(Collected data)
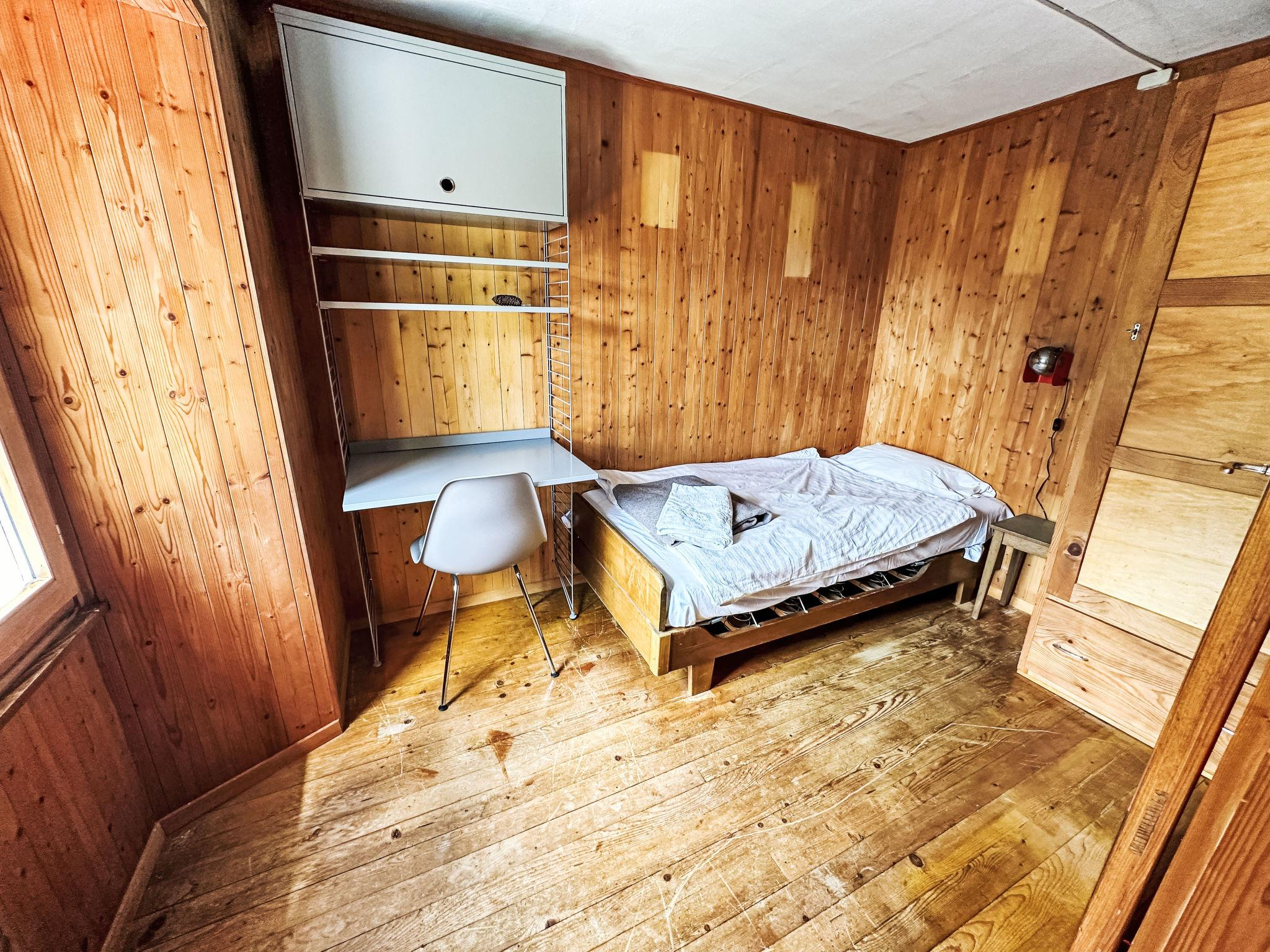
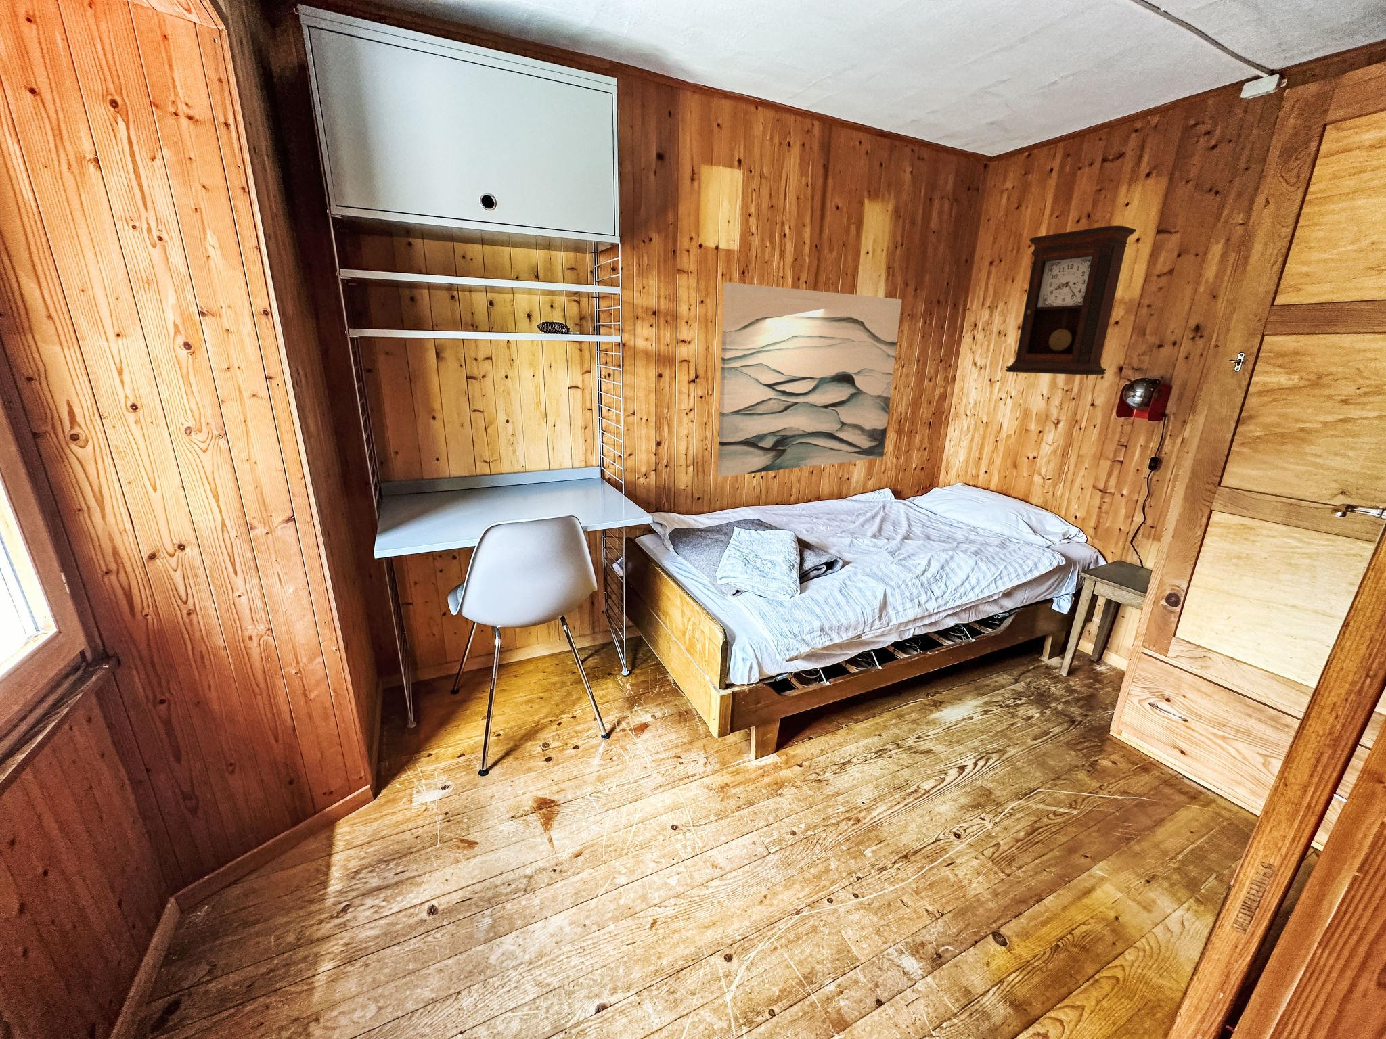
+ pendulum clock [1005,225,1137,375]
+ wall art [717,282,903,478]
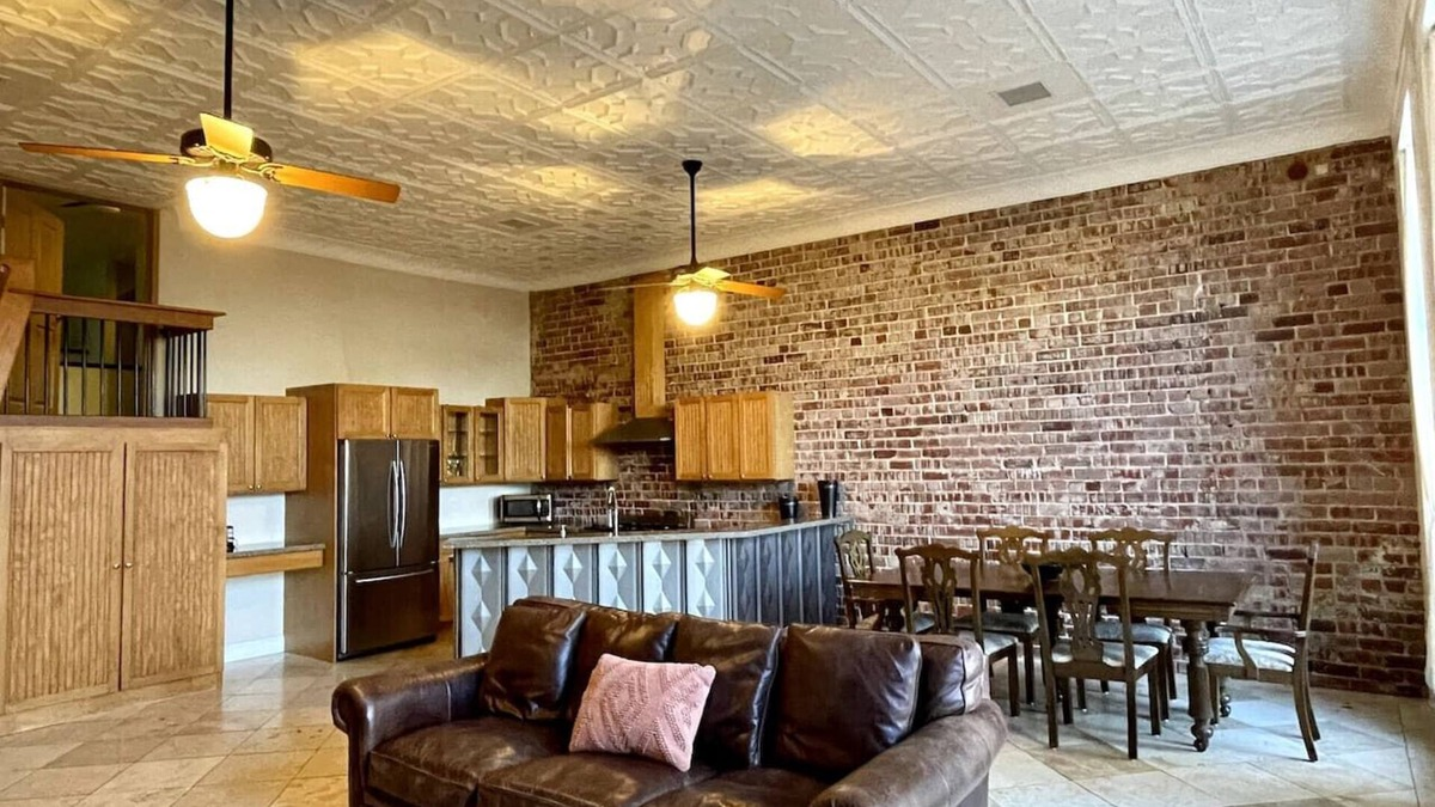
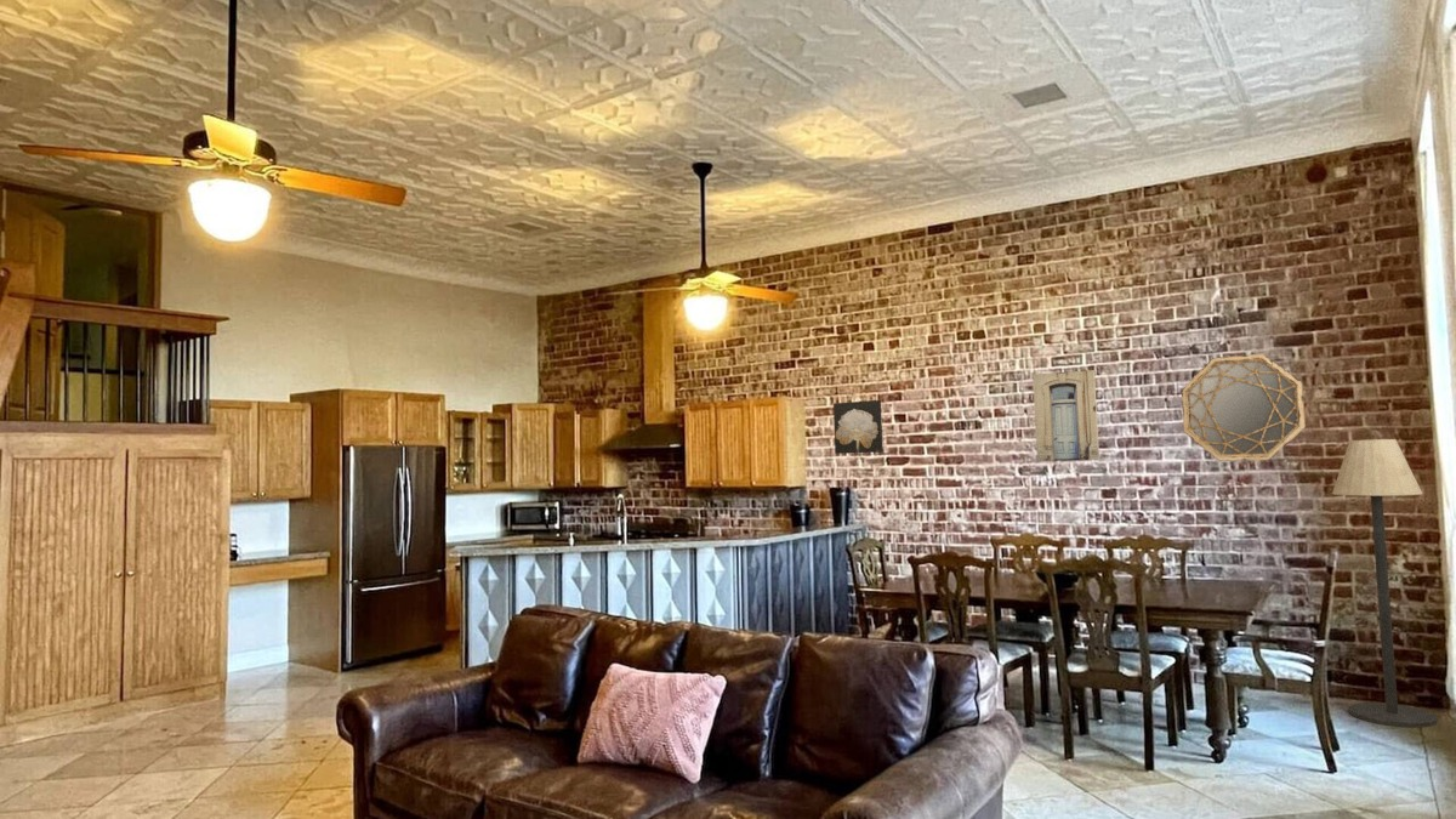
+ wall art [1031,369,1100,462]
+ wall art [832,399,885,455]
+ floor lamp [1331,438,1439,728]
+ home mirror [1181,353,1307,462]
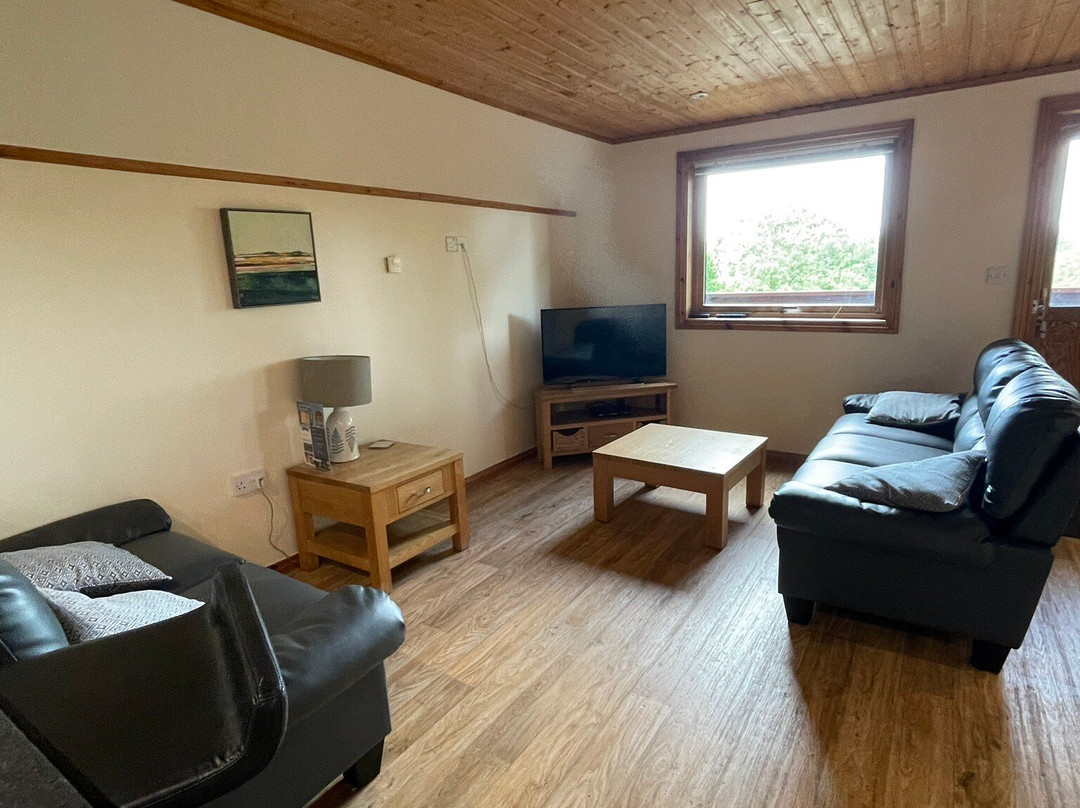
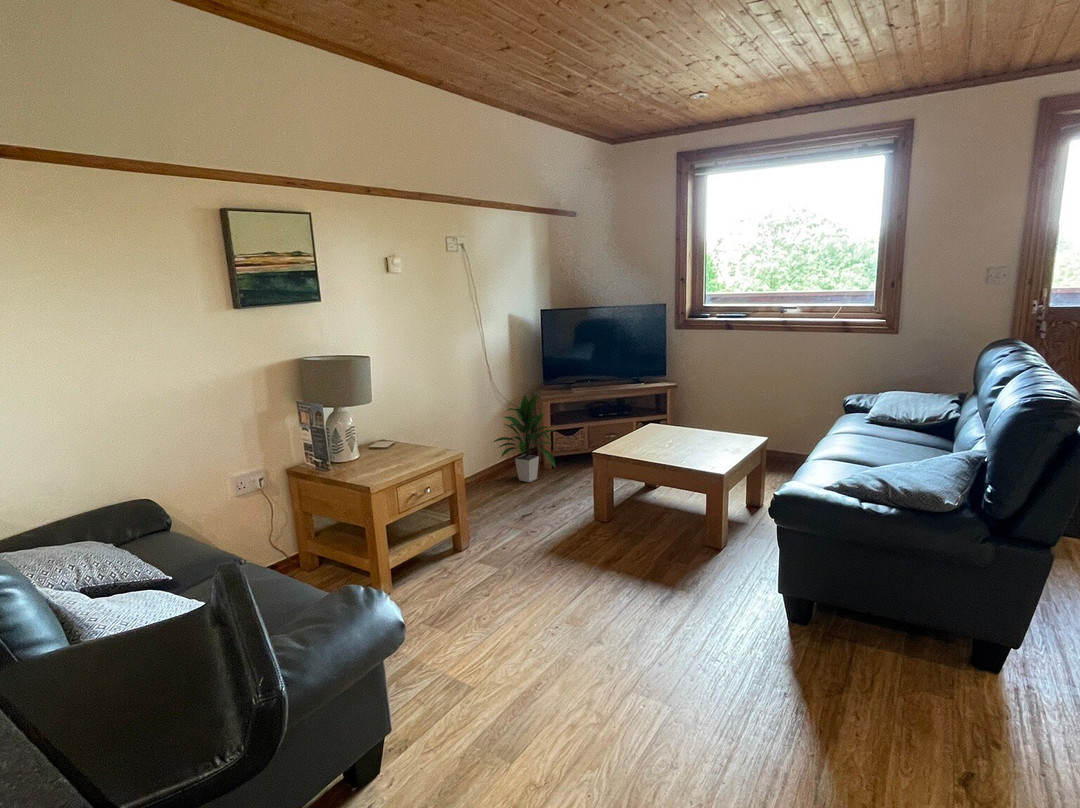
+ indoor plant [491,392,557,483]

### Instructions to follow
The result should be the same data as above, line for line, with the pictures gone.

### Response to the exercise
+ pendulum clock [1005,225,1137,375]
+ wall art [717,282,903,478]
+ wall art [1031,369,1100,462]
+ wall art [832,399,885,455]
+ floor lamp [1331,438,1439,728]
+ home mirror [1181,353,1307,462]
+ indoor plant [491,392,557,483]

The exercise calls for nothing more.